:: WORK INSTRUCTION 1 ::
Please reproduce the text between "Even casual readers" and "and closely worked.", inclusive, from the passage on Dickens and his illustrators.
:: WORK INSTRUCTION 2 ::
In the passage on Dickens and his illustrators, how many draftsmen are said to have worked with Dickens?
:: WORK INSTRUCTION 3 ::
Render this sentence from the passage on Dickens and his illustrators into Spanish: "He had close personal as well as professional relationships with many of the eighteen artists who worked with him."

:: PROVIDED PASSAGE ::

>>>

Charles Dickens and His Original Illustrators

Jane R. Cohen

Even casual readers of Charles Dickens have always recognized Mr. Pickwick, Fagin, and Scrooge when they see them in pictures, though they may not know the names of the artists who first portrayed them. For better or worse, consciously or unconsciously, our conception of Dickens’s work seems ineluctably tied to the representations of his characters and scenes by the eighteen draftsmen with whom he variously and closely worked.

In undertaking to treat systematically comprehensively for the first time in this century Dickens’s personal and professional relations with the first illustrators of his books, Dr. Cohen proceeds on the basis of her conviction that knowledge of these artists and their special contributions is essential to a rounded understanding of the novelist’s life and works and argues that the indivisible blend of historical, psychological, aesthetic, and technical facts that shaped representative illustrations serves best to elucidate them.

As Dr. Cohen demonstrates, Dickens himself left abundant testimony to his intense involvement in most of the nearly nine hundred original illustrations to his books, and the drawings were a part of the initial publication of nearly all of his major works from Sketches by Boz of 1836 to The Mystery of Edwin Drood of 1870. He had close personal as well as professional relationships with many of the eighteen artists who worked with him. He was highly susceptible to being disappointed in the illustrations to his books, but even when his reputation had become secure, his sales steady, and his audience sufficiently literate to permit him to publish his texts unadorned (as some critics urged him to do), he usually retained the pictorial format—clearly convinced, despite the difficulties of coordinating pictures and text, of the advantages to himself, to his publishers, to a lesser extent to his illustrators, and above all to his readers. Dickens had, in fact, revolutionized the publication of new fiction between 1836 and 1870 when he issued The Pickwick Papers in illustrated serial form—an enormously successful commercial venture that caused other authors and publishers to rush to emulate it.

<<<

:: DATASET EXCERPT ::
>>>

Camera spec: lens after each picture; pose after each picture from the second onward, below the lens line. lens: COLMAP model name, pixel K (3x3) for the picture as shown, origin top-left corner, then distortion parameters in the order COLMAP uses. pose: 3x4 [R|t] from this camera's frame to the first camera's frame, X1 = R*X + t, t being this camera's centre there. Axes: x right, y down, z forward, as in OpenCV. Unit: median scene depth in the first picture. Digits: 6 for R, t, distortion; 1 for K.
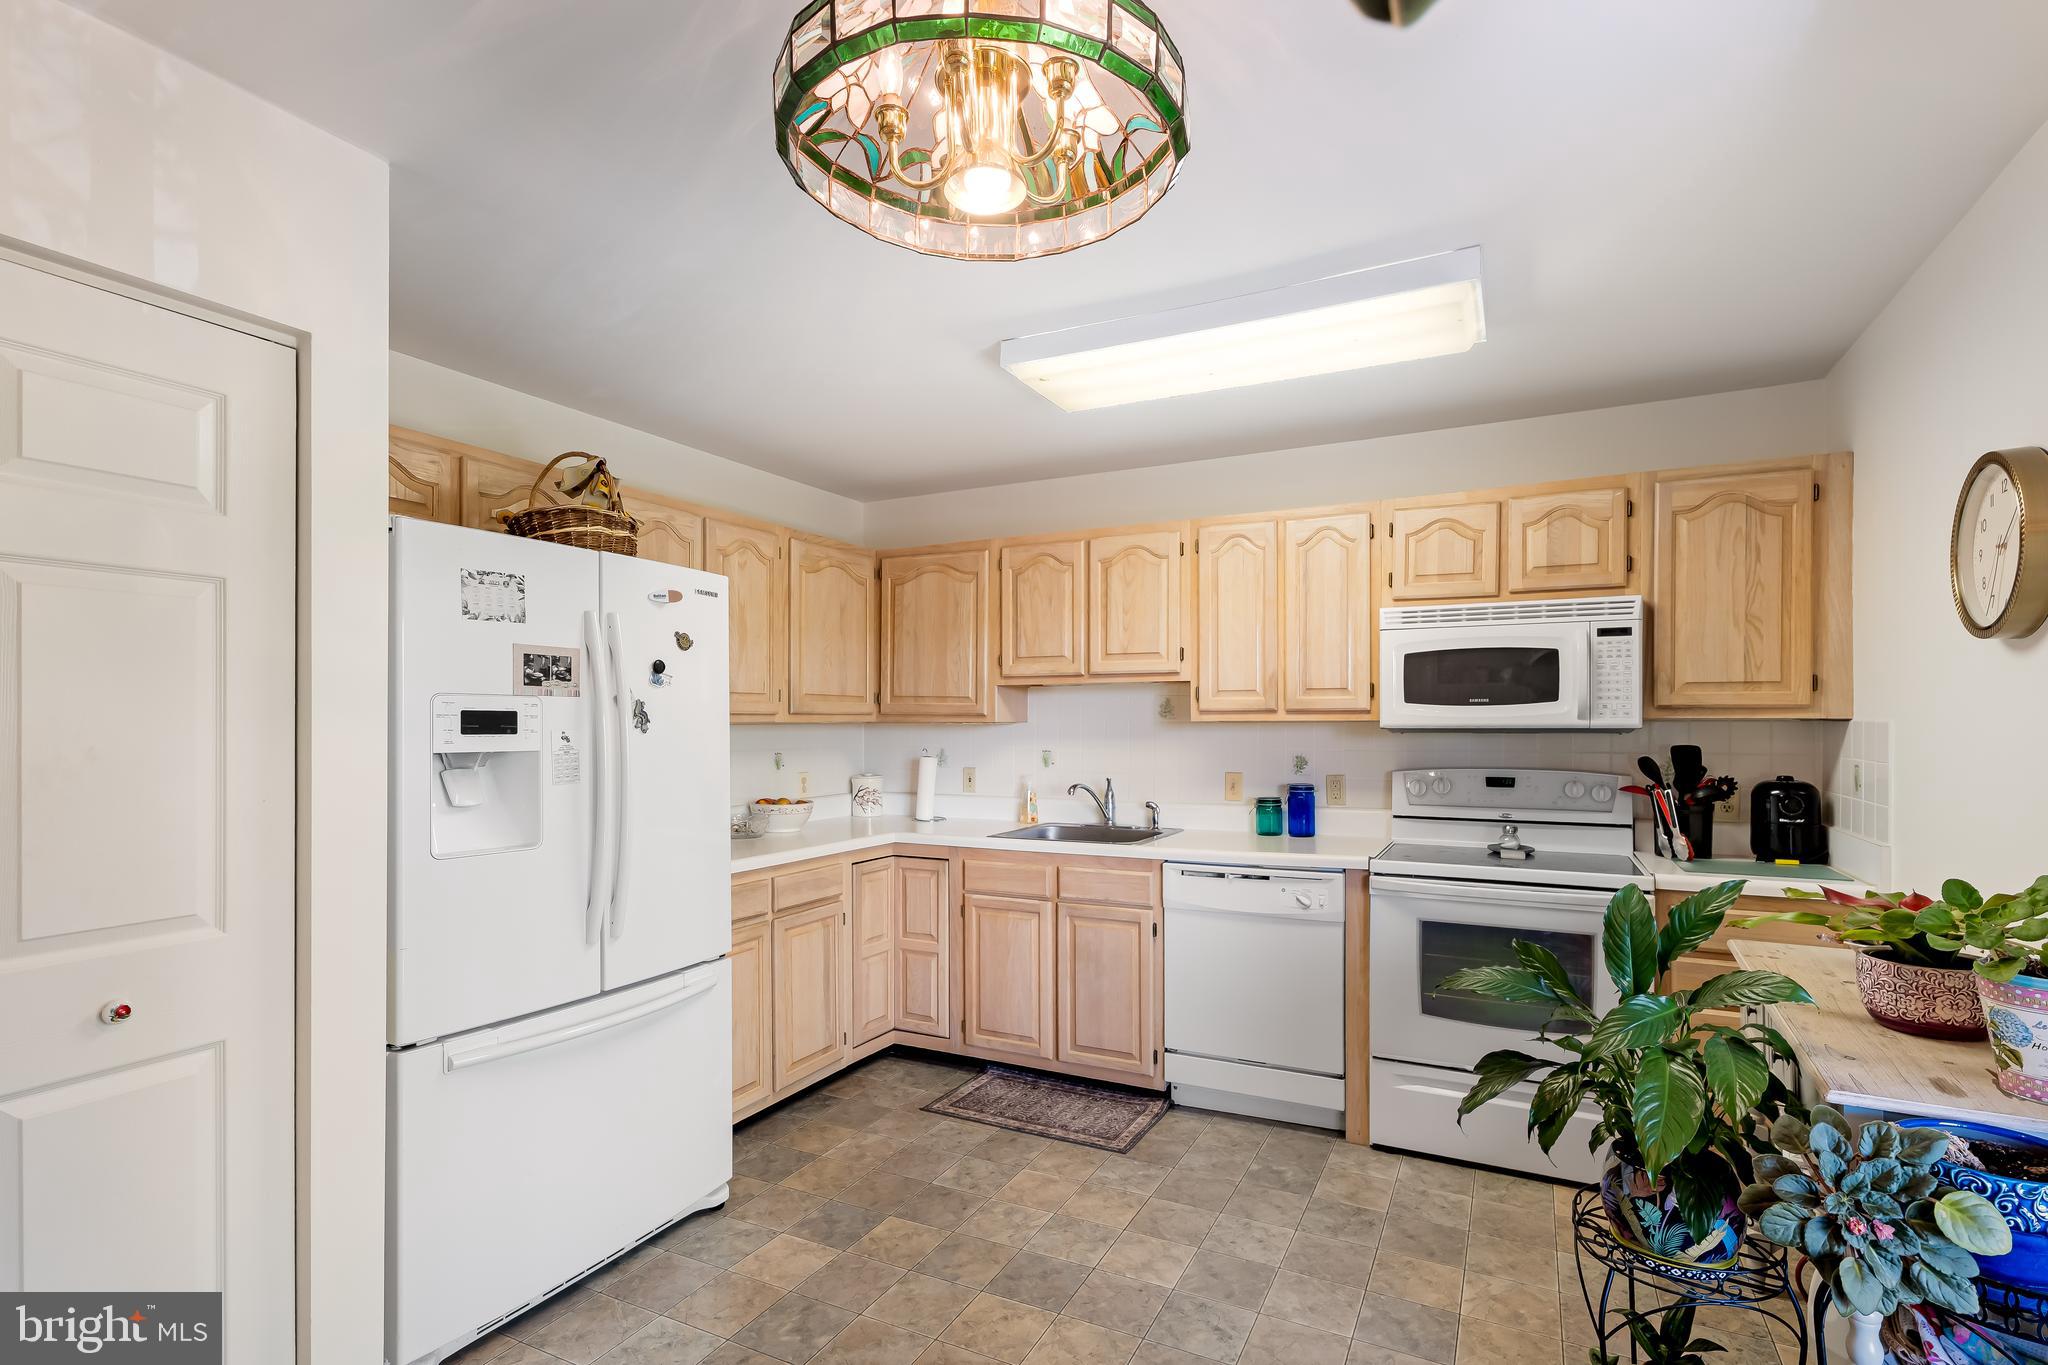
lens RADIAL K [[967.7, 0, 1025.9], [0, 967.7, 722.1], [0, 0, 1]] dist [-0.001852, -0.000189]
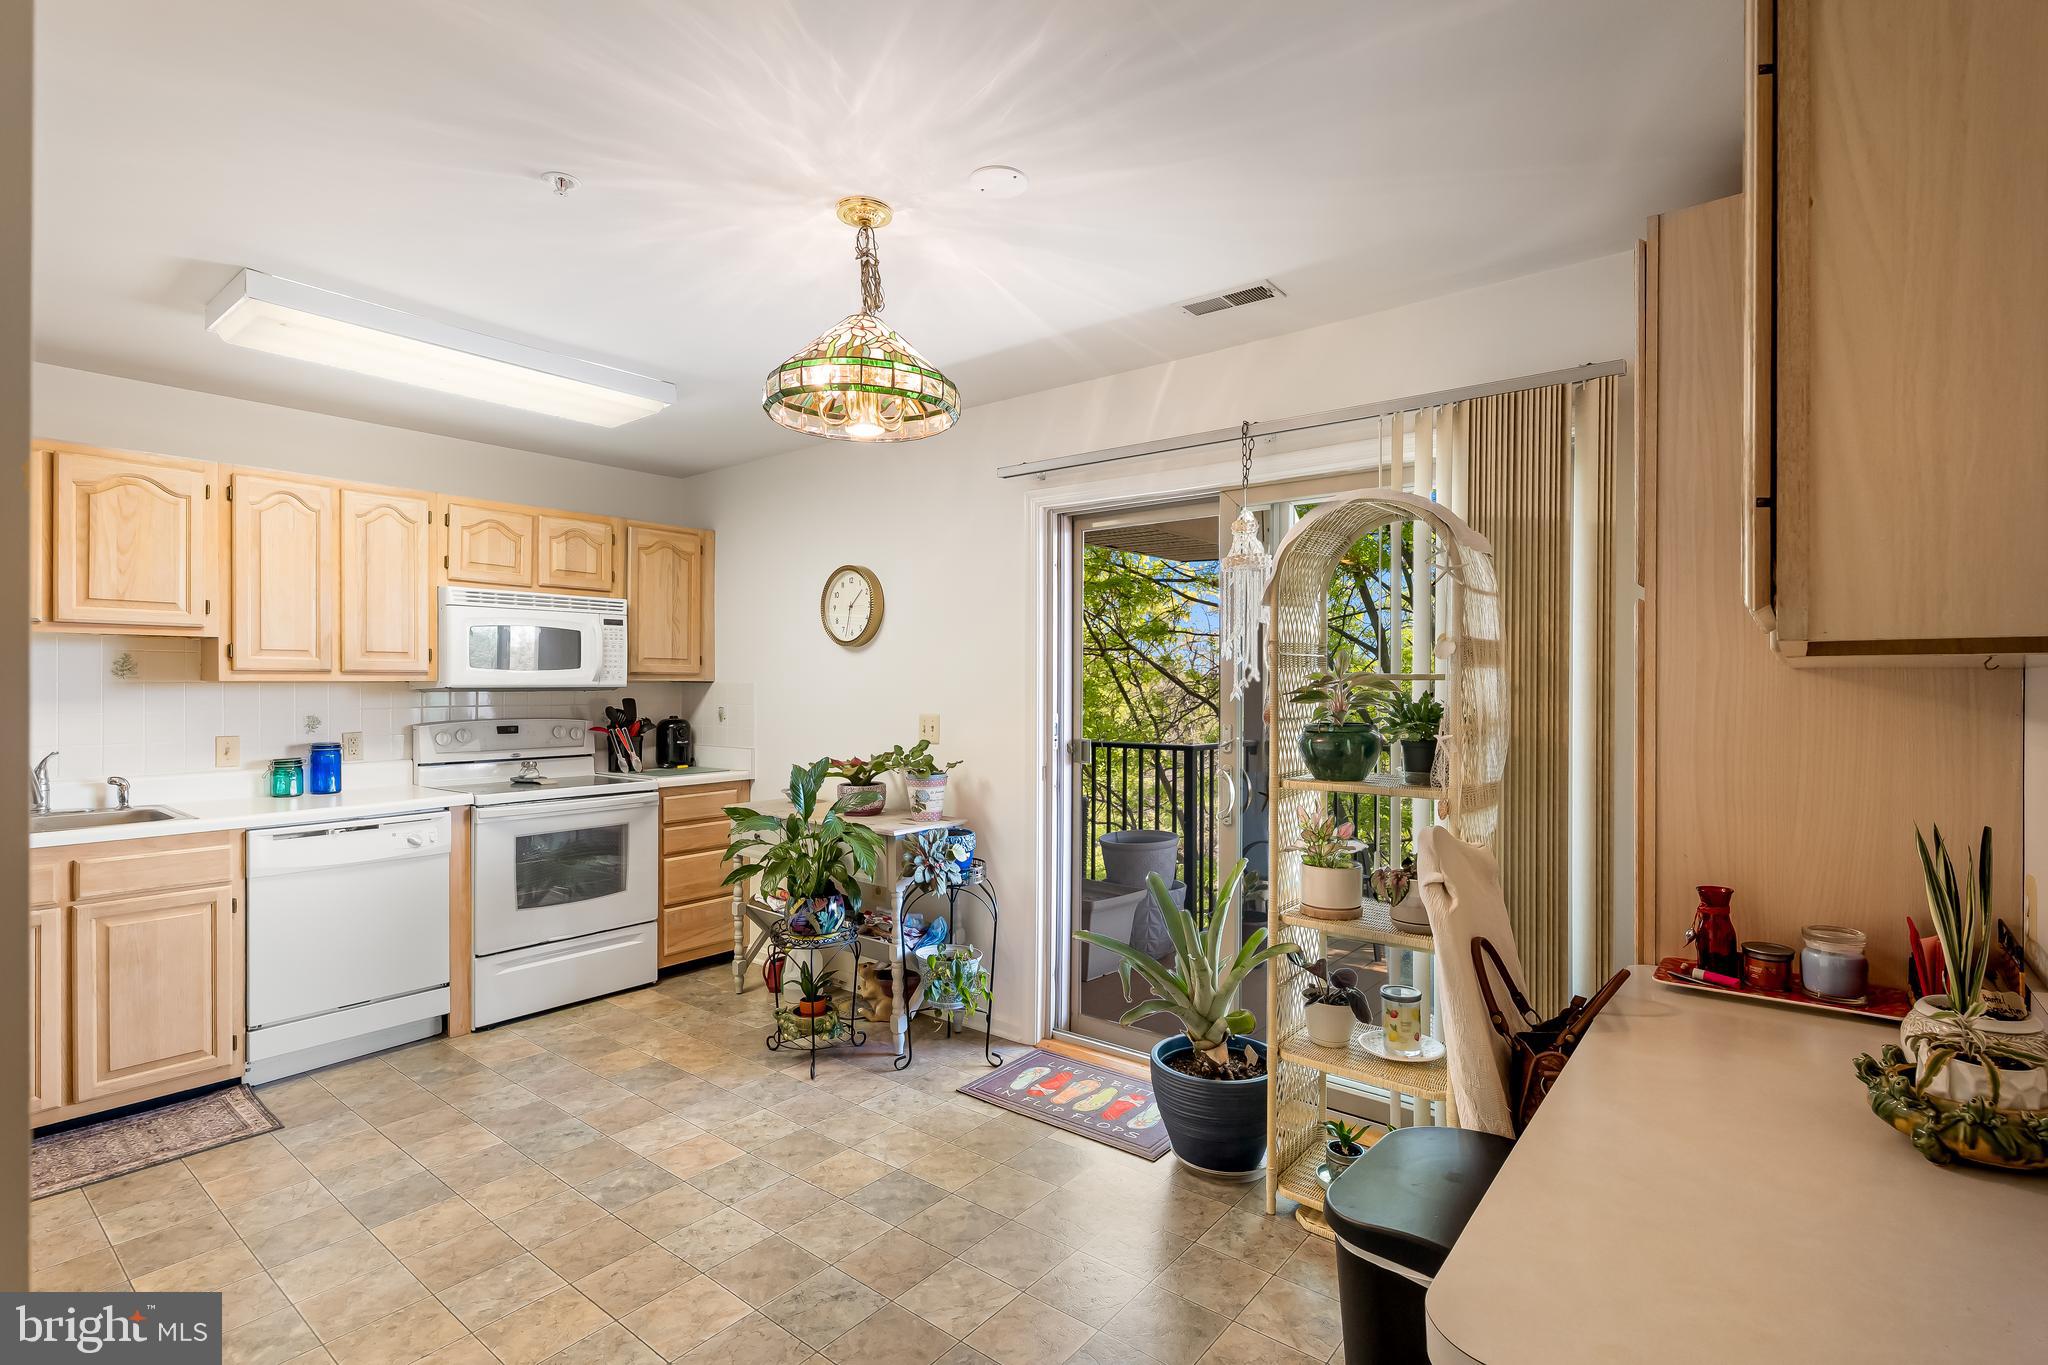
lens RADIAL K [[954.9, 0, 1029.0], [0, 954.9, 682.9], [0, 0, 1]] dist [0.001158, 0.000254]
pose [[0.200090, 0.002318, 0.979775, -0.647550], [-0.001216, 0.999997, -0.002118, 0.002067], [-0.979777, -0.000767, 0.200093, 0.072418]]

<<<

:: FINAL ANSWER 1 ::
Even casual readers of Charles Dickens have always recognized Mr. Pickwick, Fagin, and Scrooge when they see them in pictures, though they may not know the names of the artists who first portrayed them. For better or worse, consciously or unconsciously, our conception of Dickens’s work seems ineluctably tied to the representations of his characters and scenes by the eighteen draftsmen with whom he variously and closely worked.

:: FINAL ANSWER 2 ::
Eighteen.

:: FINAL ANSWER 3 ::
Tuvo relaciones estrechas, tanto personales como profesionales, con muchos de los dieciocho artistas que trabajaron con él.